For Hopeful Matters: a 1000 Little Fires, this blog accepts hooks’ challenge to remember the body in the process of building transgressive learning spaces:
‘Acknowledging that we are bodies in the classroom has been important for me.’ (Ch. 10)
New challenges face educators seeking to acknowledge the body. How do we remember the body as a site of power in a disembodied learning environment, whether a digital space or a depopulated classroom? How do we connect acknowledging bodies in the classroom with the politics of border violence of a community from which students and colleagues can be bodily removed?
Foundation year lecturer, Health, Education and Life Sciences
In Teaching to Transgress, bell hooks reminds us that to truly liberate, a classroom must be recognised on its organic level. It is a shared space in which bodies (racialised, gendered, allowed or denied freedom of movement and autonomy) come together. Recognising this embodied classroom creates the space for hearing, seeing, sensing one another in a way which allows collaborative learning: it is a matter of power. As hooks notes,
“The person who is most powerful has the privilege of denying their body” (1994:137)
The podium or front desk and the traditional classroom layout order bodies in a way which masks the lived organic world, reinforcing a mind/body binary in which the teacher can relax in the predictably of bodies, like ideas, being set in place. We are challenged by hooks to remember the body in the classroom. In remembering the body, we remember the power systems of class, race, gender, sexuality and disability, erased by the comfortable mind/body hierarchy and the “romance” of the mind freed from the body. In remembering the body, we remember these differences and the power they carry, a power obscured in the classroom as a result of the way in which bodies are ordered and contained.
The disappearing of the body in the classroom, hooks notes, is part of the process in which education is falsely presented as neutral. Knowledge brought by the educator is presented as unquestionable fact, divorced from the body delivering it:
“The erasure of the body encourages us to think that we are listening to neutral, objective facts, facts that are not particular to who is sharing the information.” (1994:147)
The project of classroom embodiment is urgent: to develop emancipatory classrooms, to teach to transgress, the body must be repeatedly recognised as present and shaping the classroom. As we consider hooks’ rich legacy and this key aspect of remembering the body, two clear challenges present themselves.
The first challenge is the challenge of the disembodied classroom. In a hybrid or online teaching space, we see the ultimate erasure of the power systems written onto the body. An absent body cannot be read for race, for gender, for class, but losing our capacity to sense these power differences in the classroom does not mean that they are absent. A hidden body in an online space is not a body divorced from a lived world. It is not a body which has been protected from the imposition of power differences. For many reasons including the material cost and labour of attending an educational institution, we are looking into a future where students appear to be increasingly absent from material learning spaces, and pandemic-retained digital learning spaces. Even more than a traditional classroom, these spaces present opportunity to hierarchical learning systems. Unchallenged, they can be used to reinforce a model of the mind as separate from the body; for power-saturated knowledge systems to be presented as neutral transfer of facts; retreat from the body as a site of power, experience, and difference; an acceleration of “the erasure of the role of university settings as sites for the reproduction of a privileged class of values, of elitism” (2004:149). There is much work to be done to take collective ownership of these emerging spaces. How do we humanise and create transgressive educational spaces in the absence of the human body?

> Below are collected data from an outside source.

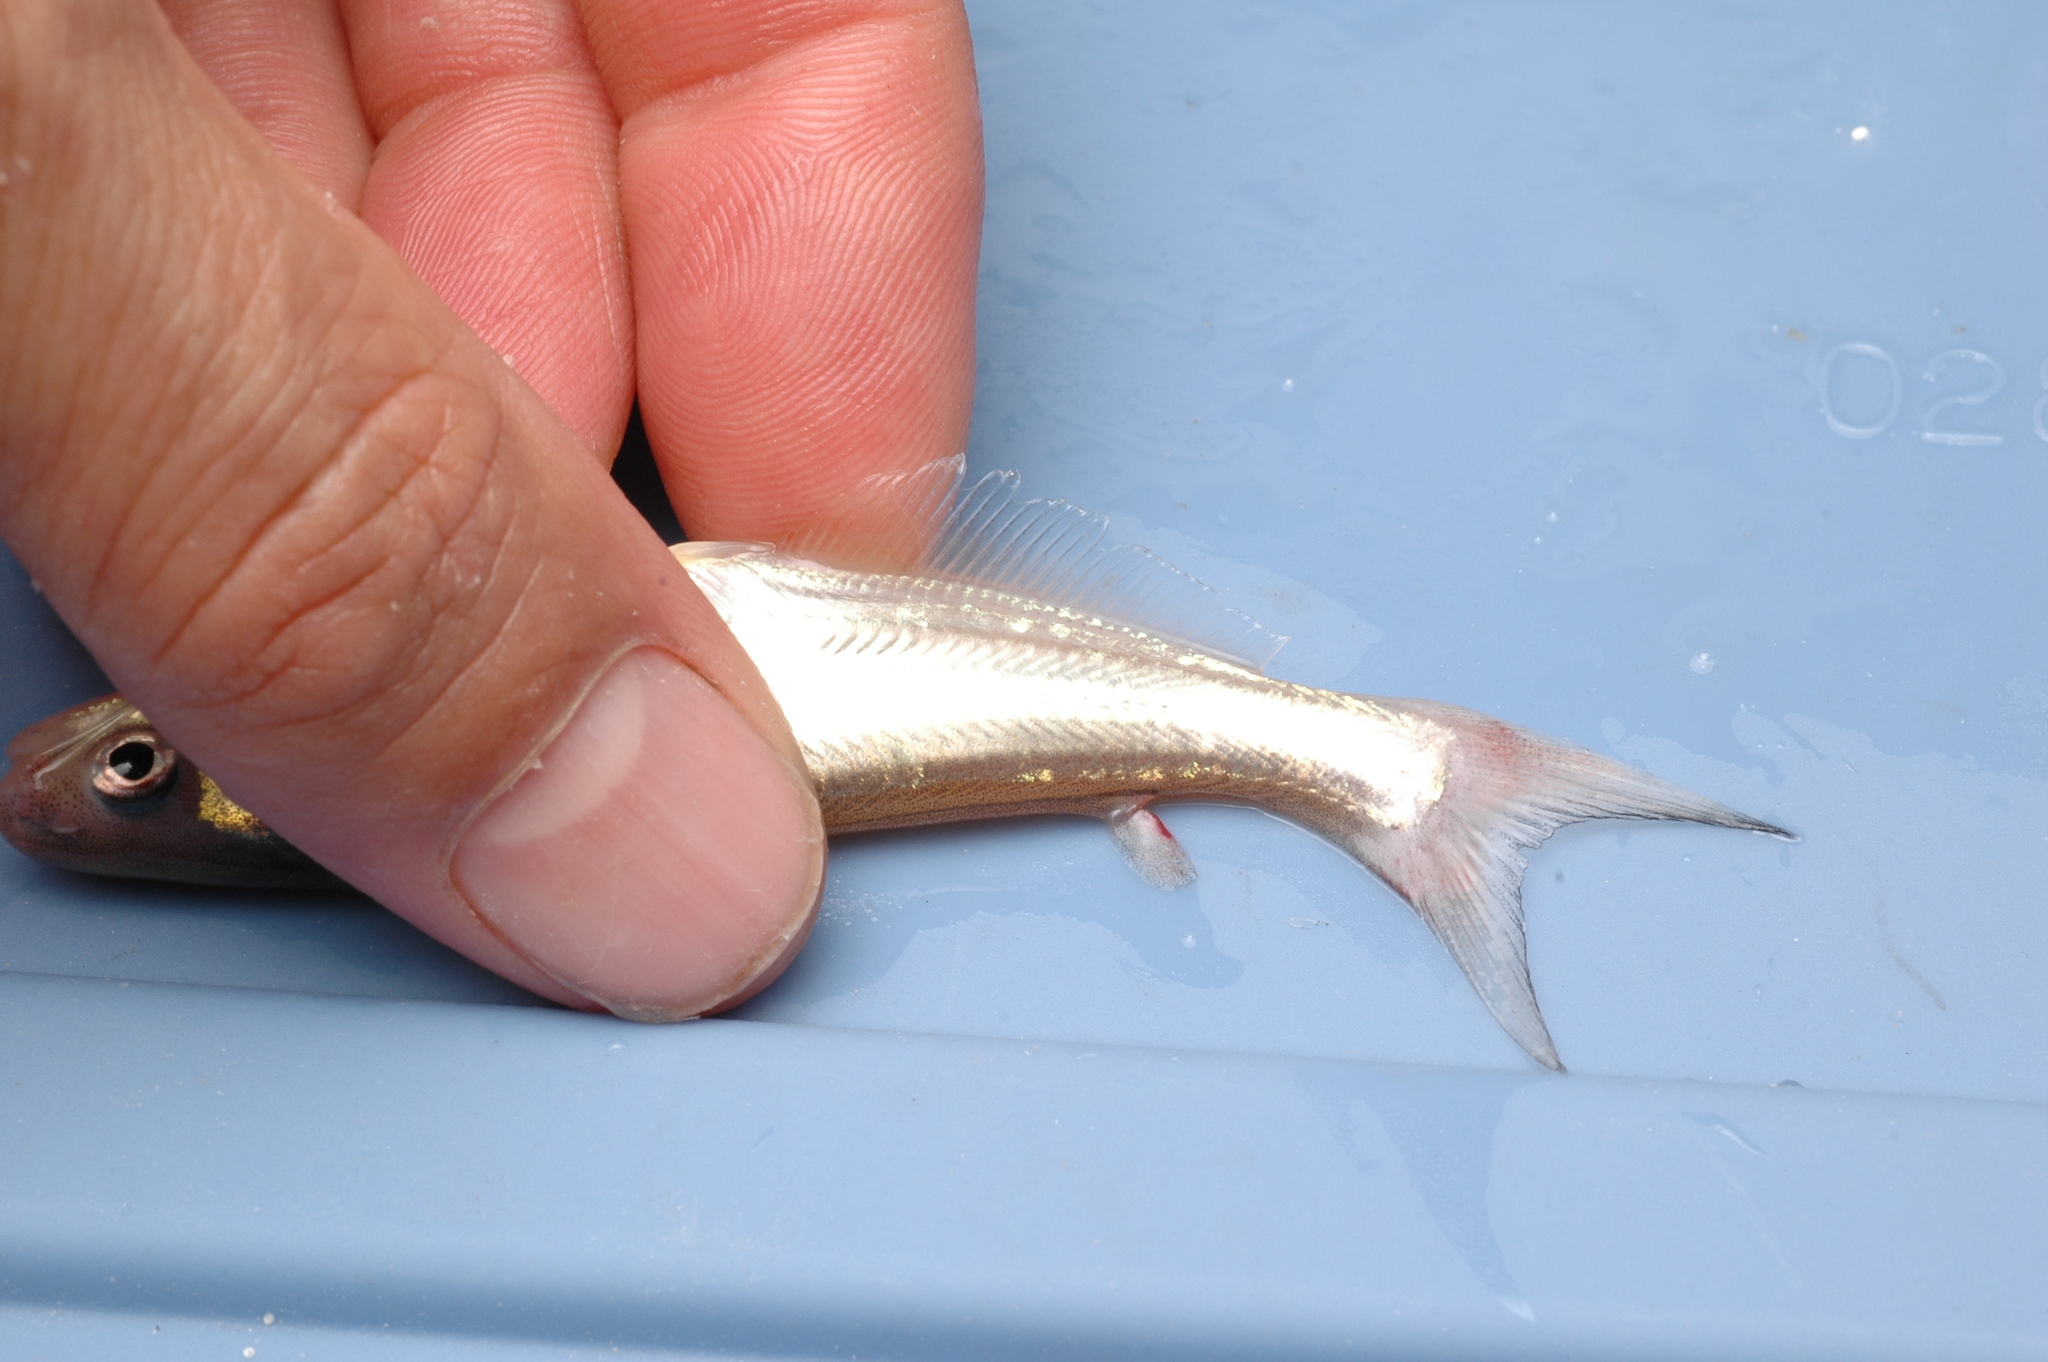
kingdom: Animalia
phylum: Chordata
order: Siluriformes
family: Ictaluridae
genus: Ictalurus
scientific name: Ictalurus furcatus
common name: Blue catfish
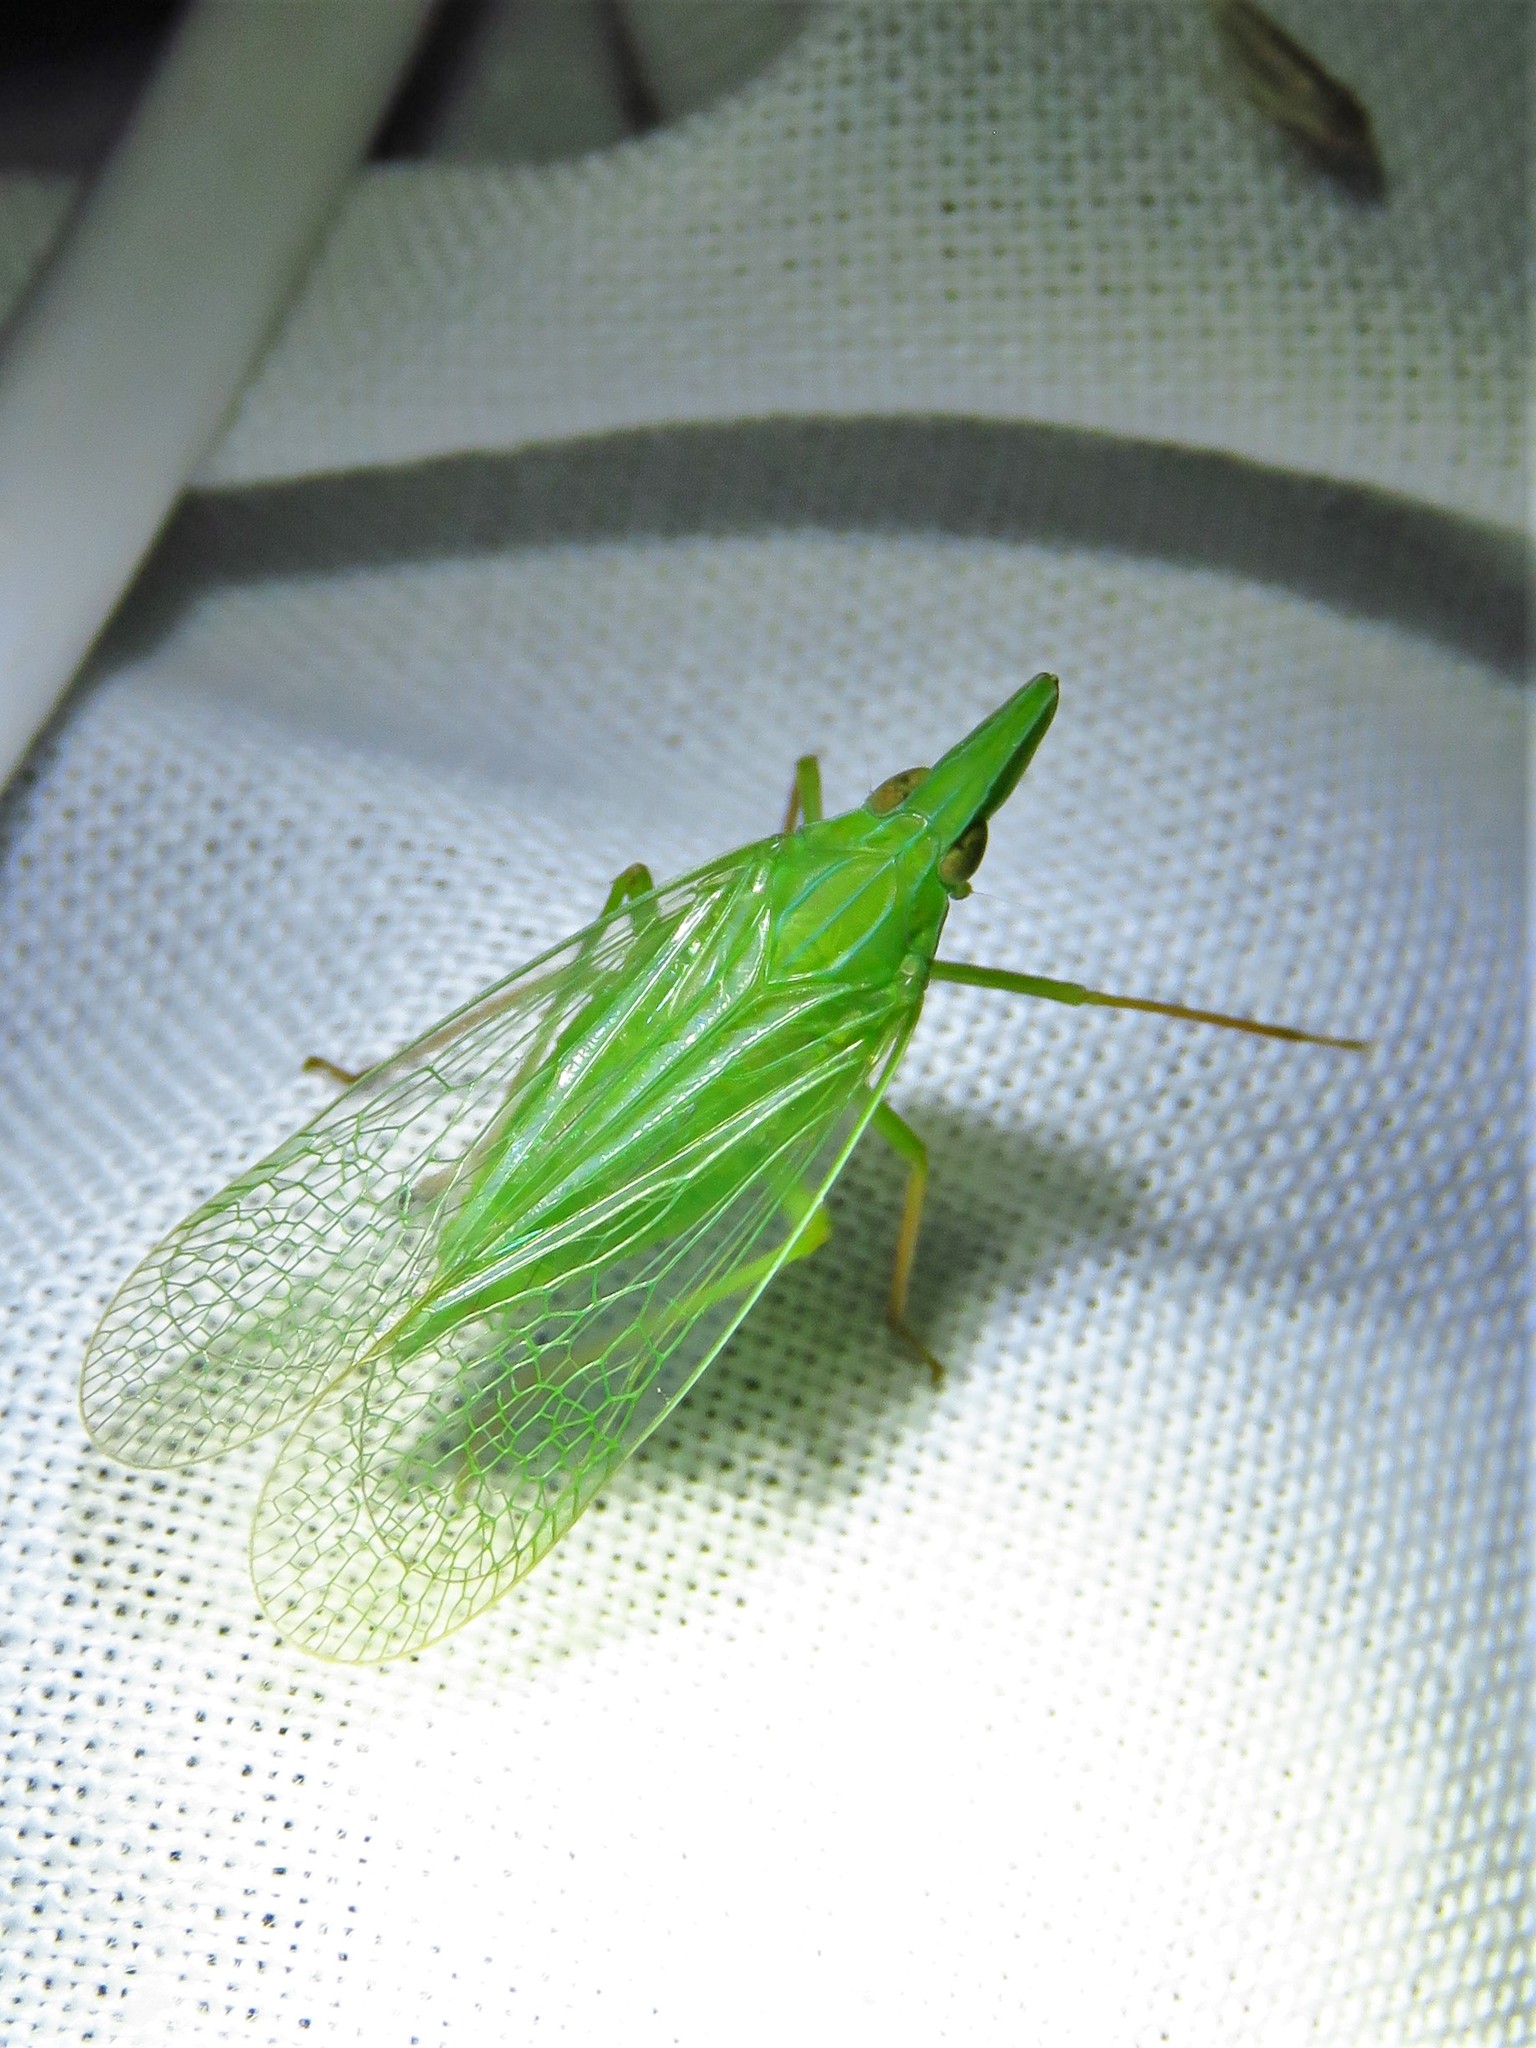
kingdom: Animalia
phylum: Arthropoda
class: Insecta
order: Hemiptera
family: Dictyopharidae
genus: Rhynchomitra
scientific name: Rhynchomitra microrhina
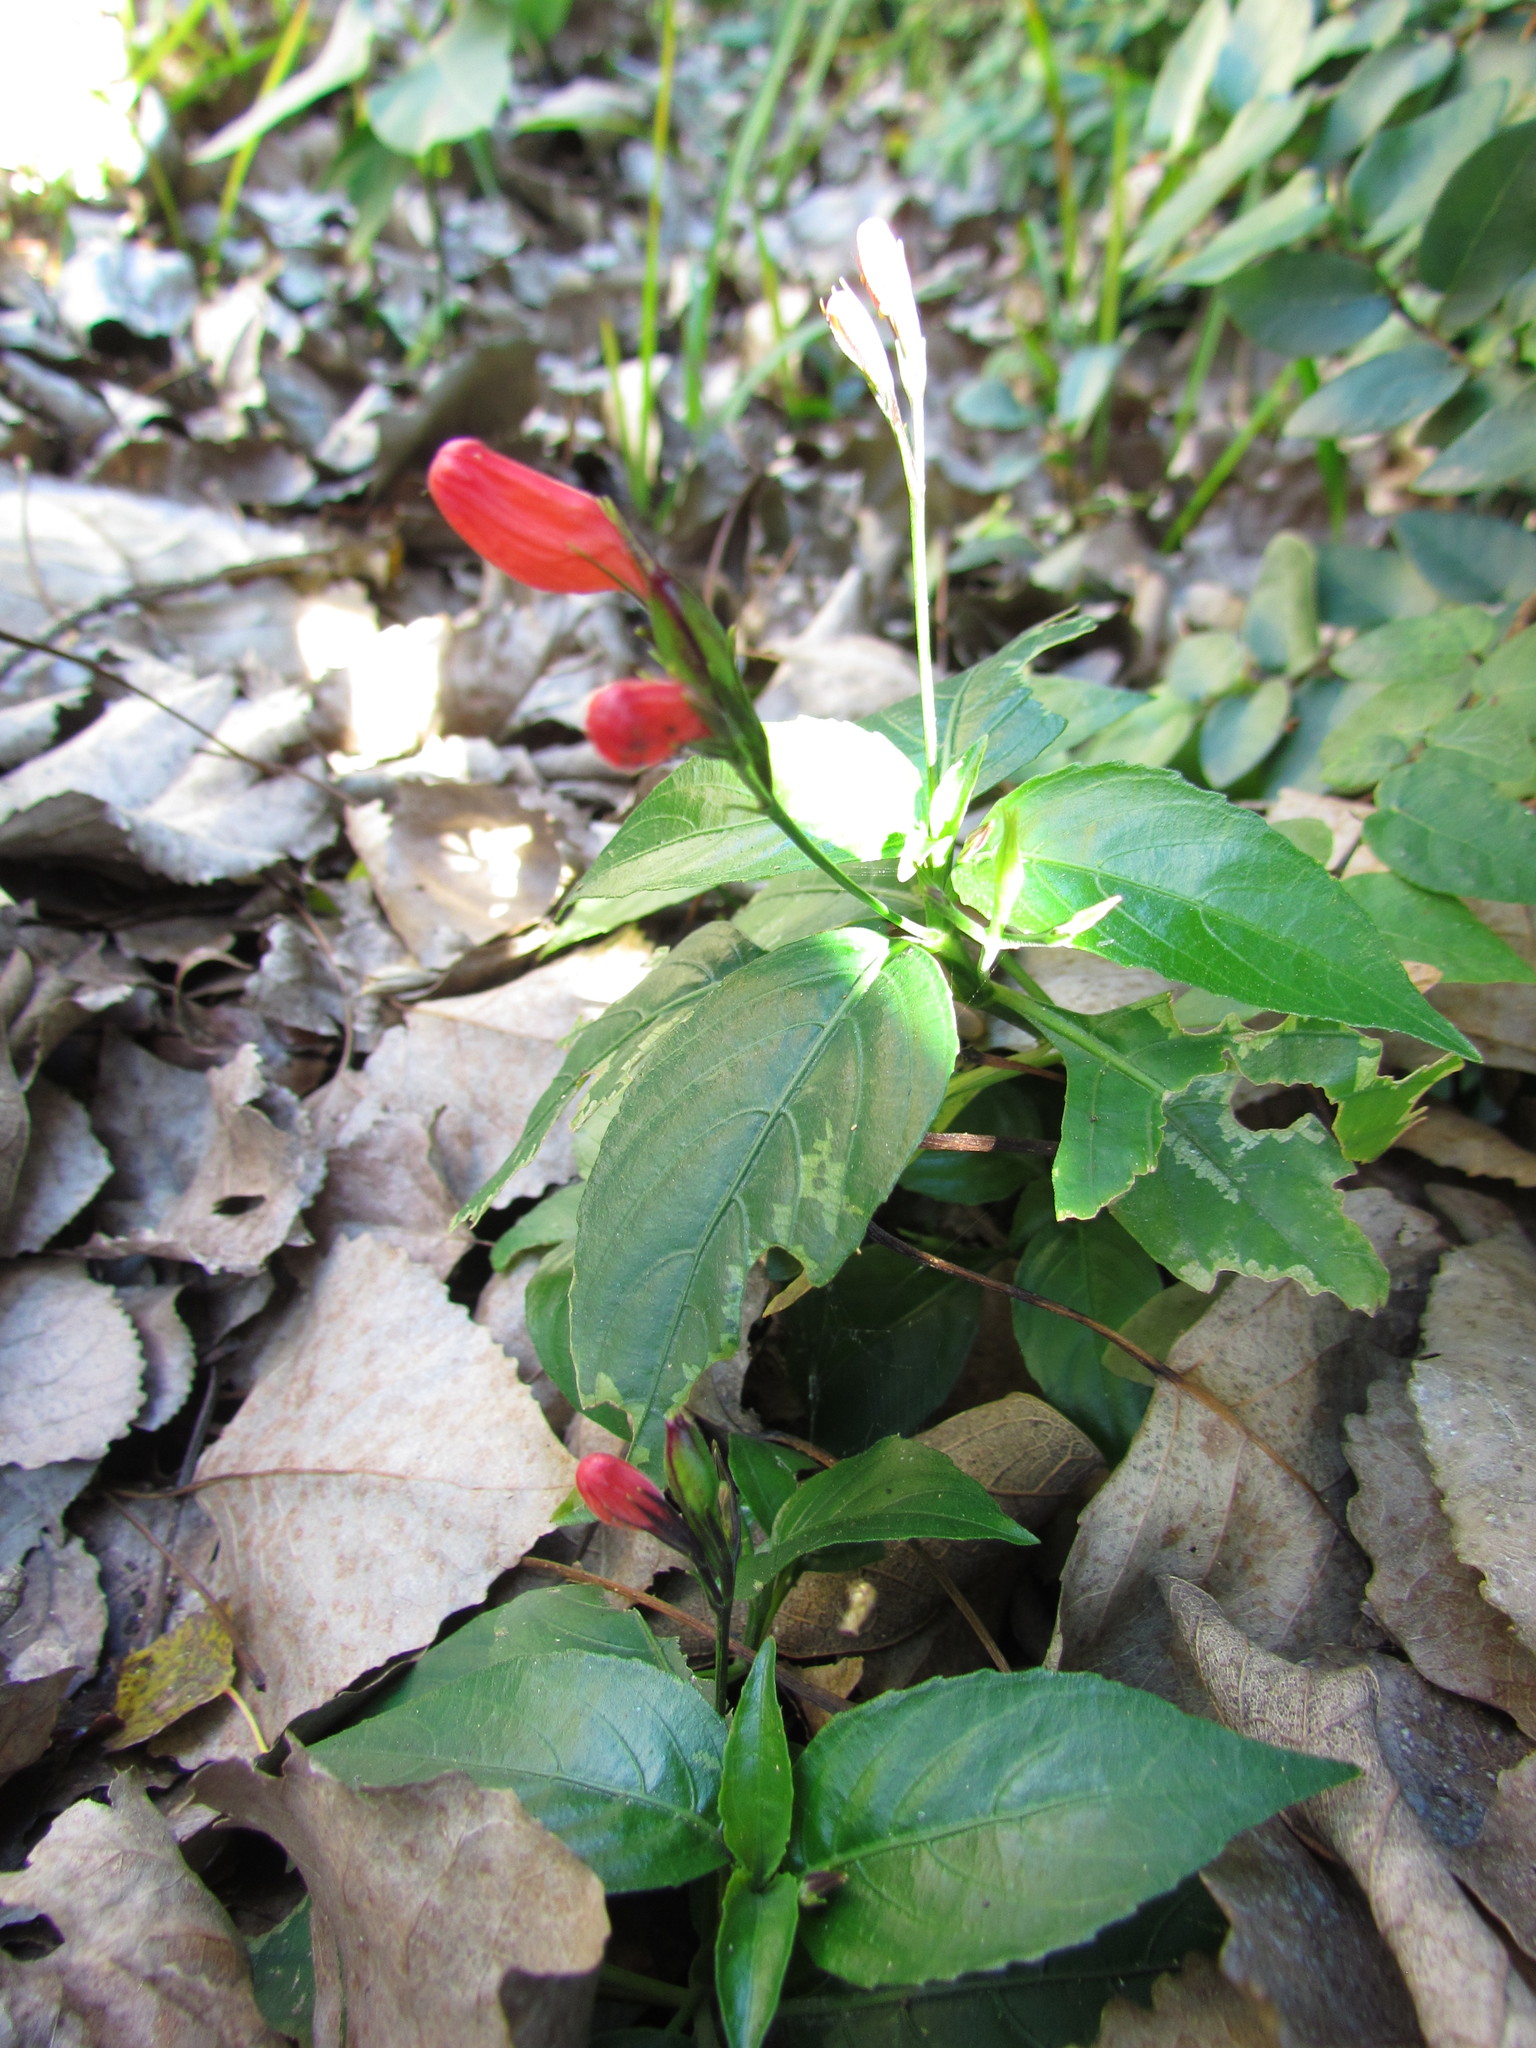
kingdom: Plantae
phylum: Tracheophyta
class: Magnoliopsida
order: Lamiales
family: Acanthaceae
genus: Ruellia
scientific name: Ruellia brevifolia
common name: Tropical wild petunia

Secondly, in remembering and acknowledging the body in the classroom, we are presented with bodies not safe in the vacuum of sanctuary we like to imagine as the space education occupies, but bodies under siege. In the UK educational institutions are part of the terrain of the hostile environment, instructed to enforce borders through monitoring and reporting migrants and international students to the Home Office, through transmitting “British” values and implicit or explicitly the valueless-ness of non-Britishness, through complying with the Prevent strategy and thus imposing an embodied mistrust (a new beard, a hijab, a change of dress?) at complete odds with hooks’ vision of the emancipatory classroom.
We are not neutral education transmitters but bodies in a much bigger struggle in which it is not merely a computer screen but a Home Office raid which can disappear a student or colleague into a detention centre and onto a deportation flight.
We fight for agency to critique these systems of violence against the body in our classrooms for ourselves and for our students, but community resistance to immigration raids in Glasgow, Peckham and other places demonstrate the capacity of educators to write out our critique with our bodies as well as our words by taking direct action.
Maybe the key challenge in our search for how we take on hooks’ legacy of embodiment is rebuilding the connections to the embodied world being closed down by the reforming terrain of the education system. Through solidarity, through acknowledging the body outside of as well as within the walls of the institution, we can situate the emerging classroom as a lived space in a wider embodied community. In doing so, we can recognise the classroom not as a static hierarchical island but as part of a wider community subject to dehumanising border violence. To teach to transgress, hooks may be calling us to create the spaces to acknowledge and critique the body under siege, but maybe the wider challenge is to use our bodies as active participants in this struggle.
hooks, b., 1994. Teaching to transgress. London: Routledge.